= Retain and transfer system =

The retain and transfer system was a restriction that existed in England from 1893 until 1963 on the freedom of professional association football players to transfer from one Football League club to another. The system remained in place until the High Court ruled in 1963 that it was an unjustifiable restraint of trade.

==Background==
In 1885, faced with the threat of a breakaway British Football Association by 31 clubs, the Football Association relented to professional players being paid by their clubs for playing. Even then, the vast majority of players had other employment and only supplemented their wages by playing football.

Soon after, the Football Association introduced a registration system for players. Before that, a player could agree to play one or more games for any football club. After the Football Association recognized professionalism in 1885, it sought to control professional players by introducing a player registration system. Players had to register with a club each season, even if he remained with the same club from the season before. A player was not allowed to play until he was registered for that season. Once a player was registered with a club, he was not allowed to be registered with or play for another club during the same season without the permission of the Football Association and the club that held his registration. However, players were free to join another club before the start of each season, even if their former club wished to retain them.

The need for regular fixtures to earn sufficient revenue to afford player wages led to the formation of the Football League in 1888.

As the Football League grew in popularity, the leading players of the day were in great demand, and commanded ever-increasing wages. Players signed annual contracts with their clubs. If a club wished to retain a player for the following season, it would offer him a new contract. If the player declined the new contract, he could sign a contract with another club, and the player would be registered with the new club. For example, a player might move to a new club if his prospects of winning silverware were greater at the new club, or if the new club was prepared to pay him a higher wage, than at his previous club.

## What to work on:
#1 List each distinct year that the retain and transfer article mentions, in the order each first appears.
#2 Answer these questions from the retain and transfer article, one per line.
(a) How many clubs threatened to form a breakaway British Football Association?
(b) What need led to the formation of the Football League in 1888?
(c) What did the High Court rule about the system in 1963?
#3 Reproduce word for word the passage of the retain and transfer article that begins at the words "The retain and" and stops after the words "restraint of trade.".

## Extracted information:

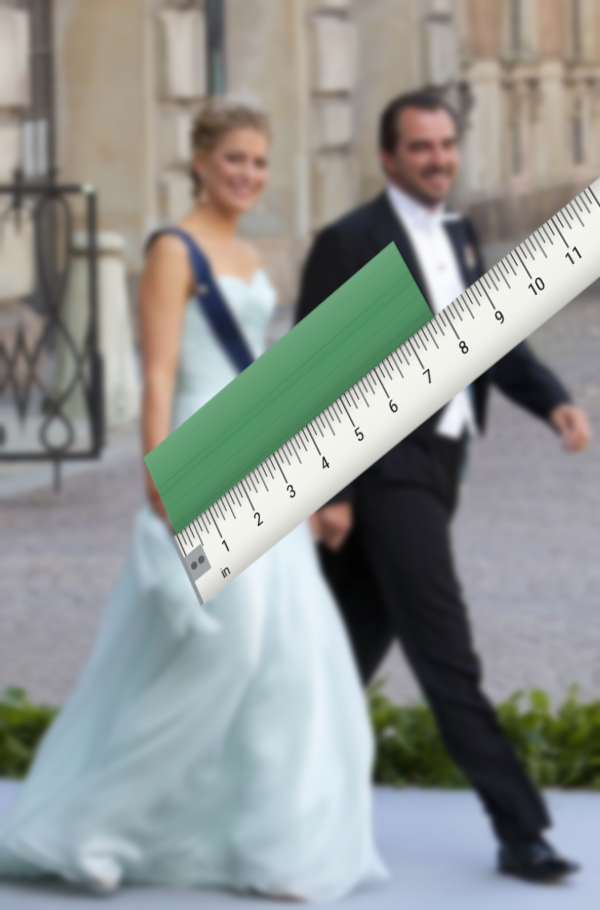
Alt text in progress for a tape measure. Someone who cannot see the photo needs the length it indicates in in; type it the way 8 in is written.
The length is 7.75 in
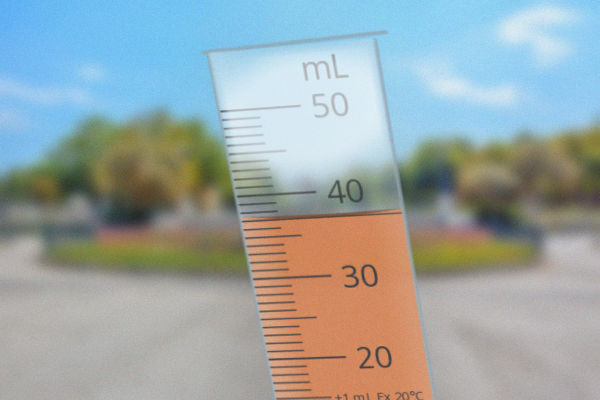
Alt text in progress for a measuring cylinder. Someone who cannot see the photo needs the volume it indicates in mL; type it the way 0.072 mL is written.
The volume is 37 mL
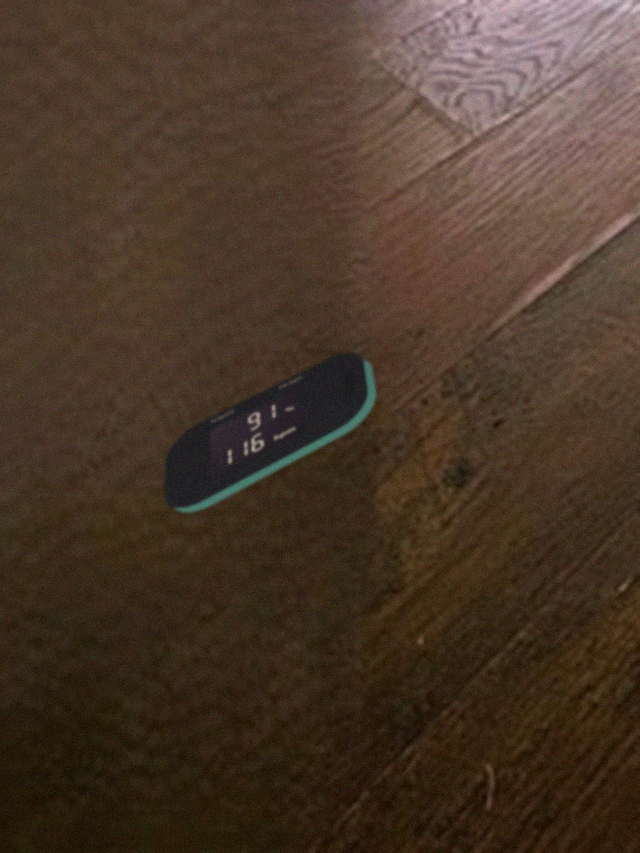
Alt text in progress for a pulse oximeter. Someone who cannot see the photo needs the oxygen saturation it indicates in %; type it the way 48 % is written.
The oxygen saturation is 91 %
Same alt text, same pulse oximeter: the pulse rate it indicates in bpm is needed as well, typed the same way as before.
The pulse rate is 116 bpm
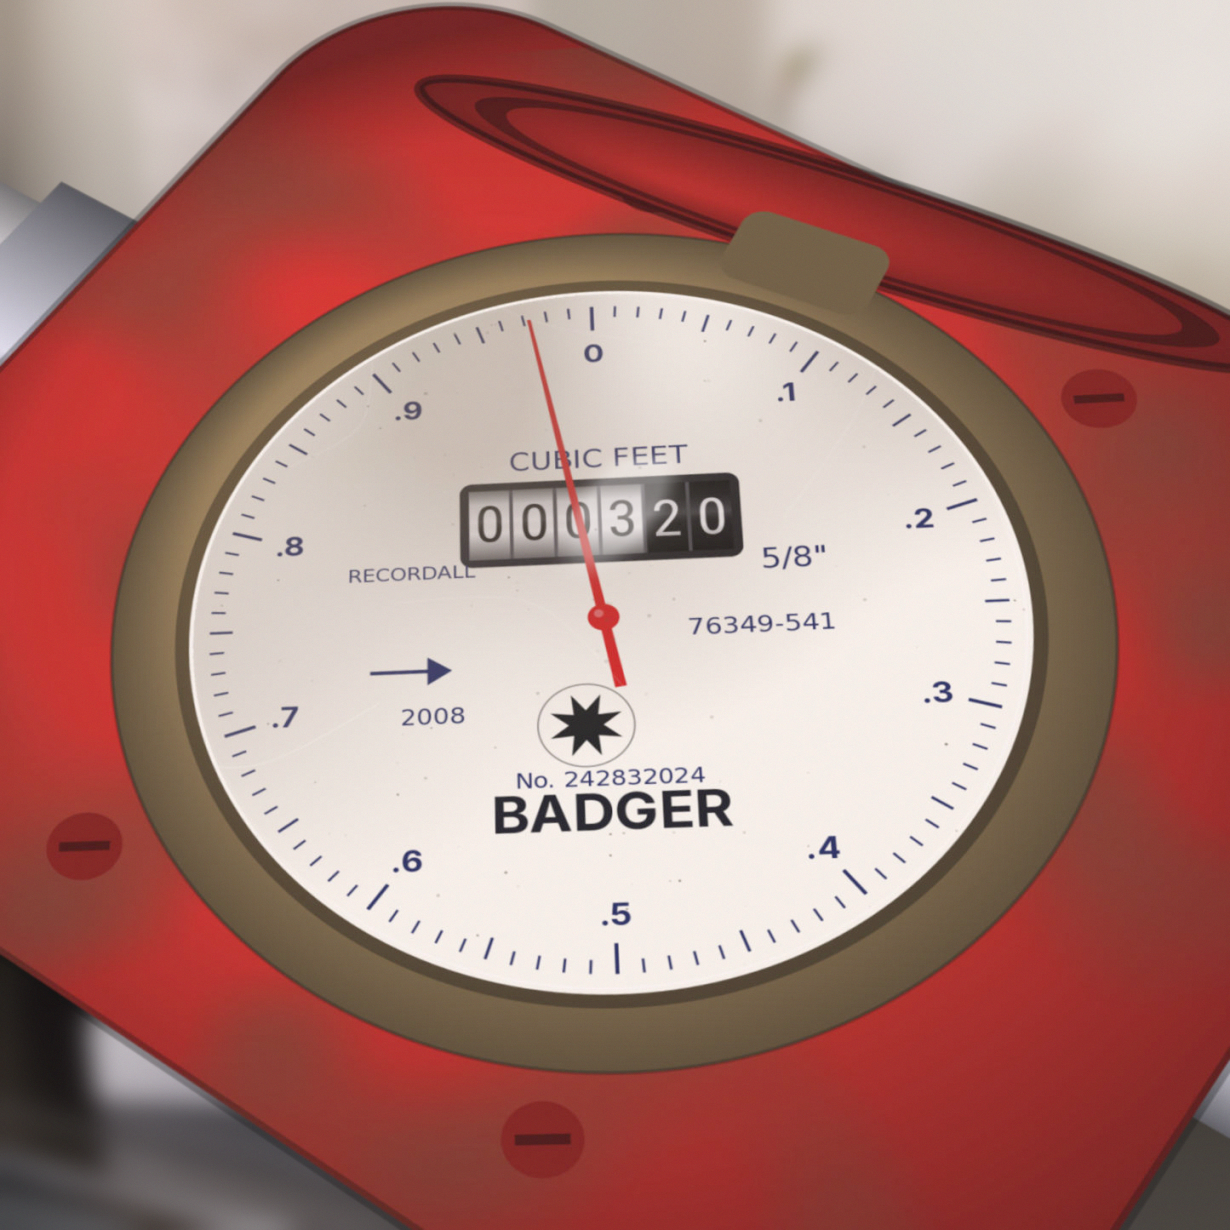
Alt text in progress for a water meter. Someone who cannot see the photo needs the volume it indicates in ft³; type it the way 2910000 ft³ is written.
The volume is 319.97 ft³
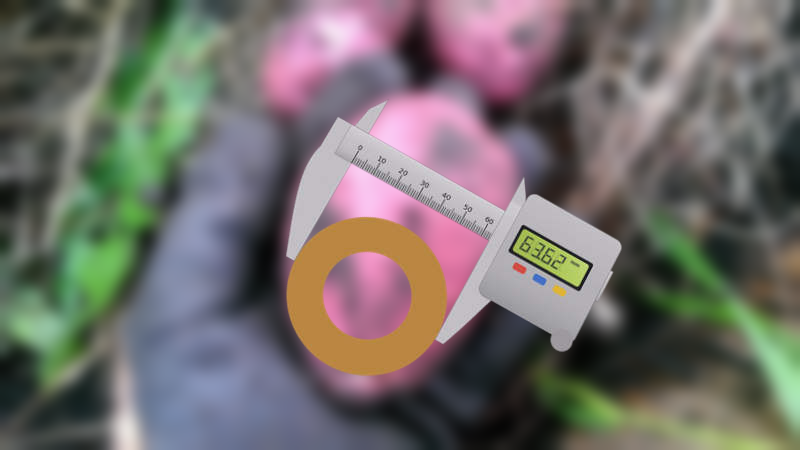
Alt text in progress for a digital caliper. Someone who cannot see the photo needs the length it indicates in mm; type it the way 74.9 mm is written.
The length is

## Expected results:
#1
1893
1963
1885
1888

#2
(a) 31
(b) The need for regular fixtures to earn enough revenue to afford player wages.
(c) That it was an unjustifiable restraint of trade.

#3
The retain and transfer system was a restriction that existed in England from 1893 until 1963 on the freedom of professional association football players to transfer from one Football League club to another. The system remained in place until the High Court ruled in 1963 that it was an unjustifiable restraint of trade.